Most trafficking routes replicate migration routes. Traffickers use known migration routes to avoid detection and carry on trafficking under the façade of migration.
 •  Executive summary of report
Human trafficking generates billions of dollars, and is globally the third largest source of profit from organized crime, after arms and drug trafficking. Several women and children trafficked are forced into the sex trade. The brothel-owners interviewed (412) admitted that the highest demand was for virgins and confirmed that the highest profits came from children in CSE. Quoting several recent studies, the report says the transactions in prostitution (in India) are worth Rs 185 million a day, and Rs 370 billion per year.
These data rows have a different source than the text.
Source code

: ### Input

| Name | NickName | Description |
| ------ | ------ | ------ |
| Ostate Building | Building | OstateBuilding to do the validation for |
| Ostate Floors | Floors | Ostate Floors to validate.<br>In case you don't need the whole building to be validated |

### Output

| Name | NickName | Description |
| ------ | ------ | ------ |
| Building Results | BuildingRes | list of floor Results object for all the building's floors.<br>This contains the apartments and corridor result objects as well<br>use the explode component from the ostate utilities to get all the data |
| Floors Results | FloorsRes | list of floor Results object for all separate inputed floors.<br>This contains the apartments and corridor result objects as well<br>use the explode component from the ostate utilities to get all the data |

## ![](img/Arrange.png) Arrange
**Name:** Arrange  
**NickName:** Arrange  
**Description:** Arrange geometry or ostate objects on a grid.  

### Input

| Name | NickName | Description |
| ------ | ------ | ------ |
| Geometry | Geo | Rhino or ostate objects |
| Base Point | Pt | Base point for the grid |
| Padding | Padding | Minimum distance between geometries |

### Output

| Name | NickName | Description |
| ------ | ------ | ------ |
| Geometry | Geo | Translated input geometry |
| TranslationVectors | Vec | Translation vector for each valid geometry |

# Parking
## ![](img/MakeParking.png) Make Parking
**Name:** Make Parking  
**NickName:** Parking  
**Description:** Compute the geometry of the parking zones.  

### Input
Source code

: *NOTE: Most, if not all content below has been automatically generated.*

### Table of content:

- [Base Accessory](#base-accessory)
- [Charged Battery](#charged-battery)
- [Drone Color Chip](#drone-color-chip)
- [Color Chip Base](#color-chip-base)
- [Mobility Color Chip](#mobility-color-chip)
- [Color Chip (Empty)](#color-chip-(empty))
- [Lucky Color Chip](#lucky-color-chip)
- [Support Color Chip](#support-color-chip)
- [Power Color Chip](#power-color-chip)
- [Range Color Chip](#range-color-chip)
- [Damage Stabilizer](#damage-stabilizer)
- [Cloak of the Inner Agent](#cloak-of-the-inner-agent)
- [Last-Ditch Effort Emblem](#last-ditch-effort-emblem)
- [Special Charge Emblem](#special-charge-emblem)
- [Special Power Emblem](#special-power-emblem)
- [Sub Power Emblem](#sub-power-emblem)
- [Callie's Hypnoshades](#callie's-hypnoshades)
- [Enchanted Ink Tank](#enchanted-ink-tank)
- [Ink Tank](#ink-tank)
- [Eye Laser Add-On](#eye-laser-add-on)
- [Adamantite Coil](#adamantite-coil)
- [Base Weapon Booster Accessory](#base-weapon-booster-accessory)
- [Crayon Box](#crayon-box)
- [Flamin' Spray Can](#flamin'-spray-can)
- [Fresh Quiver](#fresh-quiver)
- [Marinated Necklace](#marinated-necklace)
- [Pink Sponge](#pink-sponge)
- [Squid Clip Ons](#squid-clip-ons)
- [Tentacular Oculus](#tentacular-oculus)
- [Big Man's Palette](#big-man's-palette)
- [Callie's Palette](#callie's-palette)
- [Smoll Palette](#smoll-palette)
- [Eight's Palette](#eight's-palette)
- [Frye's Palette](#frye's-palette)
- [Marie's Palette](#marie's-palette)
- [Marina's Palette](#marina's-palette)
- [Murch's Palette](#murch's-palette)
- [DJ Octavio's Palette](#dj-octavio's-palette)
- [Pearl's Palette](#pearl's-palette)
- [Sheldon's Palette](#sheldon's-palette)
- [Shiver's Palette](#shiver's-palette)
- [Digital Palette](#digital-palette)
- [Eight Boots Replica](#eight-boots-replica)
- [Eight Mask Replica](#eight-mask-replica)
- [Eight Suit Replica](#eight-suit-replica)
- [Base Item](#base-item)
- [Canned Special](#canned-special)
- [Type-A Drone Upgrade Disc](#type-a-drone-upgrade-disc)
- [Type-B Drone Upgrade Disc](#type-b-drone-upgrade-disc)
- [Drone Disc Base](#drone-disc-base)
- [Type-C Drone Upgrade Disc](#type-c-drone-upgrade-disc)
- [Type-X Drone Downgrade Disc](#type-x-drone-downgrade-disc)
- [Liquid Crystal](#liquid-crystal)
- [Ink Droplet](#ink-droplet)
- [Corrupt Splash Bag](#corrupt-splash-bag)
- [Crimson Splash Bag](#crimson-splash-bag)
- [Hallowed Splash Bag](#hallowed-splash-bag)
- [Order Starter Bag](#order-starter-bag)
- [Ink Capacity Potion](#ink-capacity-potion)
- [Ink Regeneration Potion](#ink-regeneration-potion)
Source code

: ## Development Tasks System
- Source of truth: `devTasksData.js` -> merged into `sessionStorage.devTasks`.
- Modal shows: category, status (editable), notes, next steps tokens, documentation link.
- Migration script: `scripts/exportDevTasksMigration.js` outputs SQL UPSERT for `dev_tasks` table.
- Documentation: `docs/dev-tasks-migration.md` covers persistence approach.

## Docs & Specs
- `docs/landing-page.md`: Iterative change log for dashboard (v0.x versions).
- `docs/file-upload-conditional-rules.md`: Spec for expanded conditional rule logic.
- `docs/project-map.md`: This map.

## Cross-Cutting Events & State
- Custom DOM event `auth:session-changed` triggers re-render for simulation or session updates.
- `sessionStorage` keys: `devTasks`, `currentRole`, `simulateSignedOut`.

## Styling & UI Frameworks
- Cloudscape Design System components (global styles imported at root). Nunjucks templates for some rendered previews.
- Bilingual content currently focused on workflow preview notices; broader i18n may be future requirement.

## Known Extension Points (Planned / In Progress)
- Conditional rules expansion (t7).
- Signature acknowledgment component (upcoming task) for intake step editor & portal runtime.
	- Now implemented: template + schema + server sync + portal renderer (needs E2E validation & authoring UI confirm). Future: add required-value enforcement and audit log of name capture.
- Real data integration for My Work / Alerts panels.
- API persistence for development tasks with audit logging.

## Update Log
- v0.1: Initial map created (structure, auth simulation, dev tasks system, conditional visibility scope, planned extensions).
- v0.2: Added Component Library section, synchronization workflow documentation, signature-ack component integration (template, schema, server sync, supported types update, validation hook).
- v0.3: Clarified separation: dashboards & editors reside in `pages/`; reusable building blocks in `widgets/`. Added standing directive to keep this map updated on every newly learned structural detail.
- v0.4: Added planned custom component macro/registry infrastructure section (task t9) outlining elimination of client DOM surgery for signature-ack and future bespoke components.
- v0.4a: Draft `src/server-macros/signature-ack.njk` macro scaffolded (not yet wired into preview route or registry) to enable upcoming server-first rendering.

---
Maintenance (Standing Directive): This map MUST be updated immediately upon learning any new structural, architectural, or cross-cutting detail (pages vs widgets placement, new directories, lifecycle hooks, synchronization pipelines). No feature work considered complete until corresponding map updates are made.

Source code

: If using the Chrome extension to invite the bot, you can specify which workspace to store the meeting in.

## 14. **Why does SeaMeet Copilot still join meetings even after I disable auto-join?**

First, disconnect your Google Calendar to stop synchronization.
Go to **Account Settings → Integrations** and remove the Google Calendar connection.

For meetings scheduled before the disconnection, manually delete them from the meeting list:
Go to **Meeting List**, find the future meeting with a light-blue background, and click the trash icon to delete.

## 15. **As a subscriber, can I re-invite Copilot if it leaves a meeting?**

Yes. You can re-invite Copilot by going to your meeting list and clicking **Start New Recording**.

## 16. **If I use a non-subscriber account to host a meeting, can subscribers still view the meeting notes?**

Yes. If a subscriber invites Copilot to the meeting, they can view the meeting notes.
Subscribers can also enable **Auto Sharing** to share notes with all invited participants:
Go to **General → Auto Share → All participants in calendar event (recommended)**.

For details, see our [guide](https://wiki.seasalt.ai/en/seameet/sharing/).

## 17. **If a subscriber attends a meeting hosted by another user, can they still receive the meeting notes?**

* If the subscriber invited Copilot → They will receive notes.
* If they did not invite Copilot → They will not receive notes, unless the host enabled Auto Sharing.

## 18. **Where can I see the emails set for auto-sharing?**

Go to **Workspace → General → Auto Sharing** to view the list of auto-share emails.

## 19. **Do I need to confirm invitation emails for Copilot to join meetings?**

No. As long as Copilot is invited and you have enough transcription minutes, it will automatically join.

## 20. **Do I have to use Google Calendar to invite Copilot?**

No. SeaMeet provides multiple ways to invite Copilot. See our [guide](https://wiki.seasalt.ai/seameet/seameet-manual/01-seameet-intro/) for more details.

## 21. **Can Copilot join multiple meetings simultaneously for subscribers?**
The report also talks about the strong linkages between trafficking and migration. It mentions the apparent similarity in the routes taken towards the destination points by migration and trafficking - i.e. most trafficking routes replicate migration routes. "Traffickers use known migration routes to avoid detection and carry on trafficking under the façade of migration."

The problems of people who are victims of trafficking cannot by addressed by a single strategy, according to the report. The trafficked population can be categorized into three groups: Newly-inducted women and children who desperately want to be rescued; old women who have no options before them; and middle-aged women who have almost reconciled to lives in the brothels for many reasons including lack of livelihood options. A separate strategy needs to be evolved for each group.

The report suggests that besides increasing sensitization, training and accountability of police officials on the issue, the justice delivery mechanism in the country needs to be improved. Proceedings in court need to be made more victim-friendly and less intimidating. Misuse of local and special laws that result in harassment of women and children by branding them as 'prostitutes' should be prevented; and concerned ministries should monitor the implementation of laws related to trafficking in its entirety.

The involvement of Panchayati Raj institutions in anti-trafficking work has produced very good results in some states and needs to be replicated. The report recommends the formation of a national nodal agency to coordinate various activities like rescue and rehabilitation.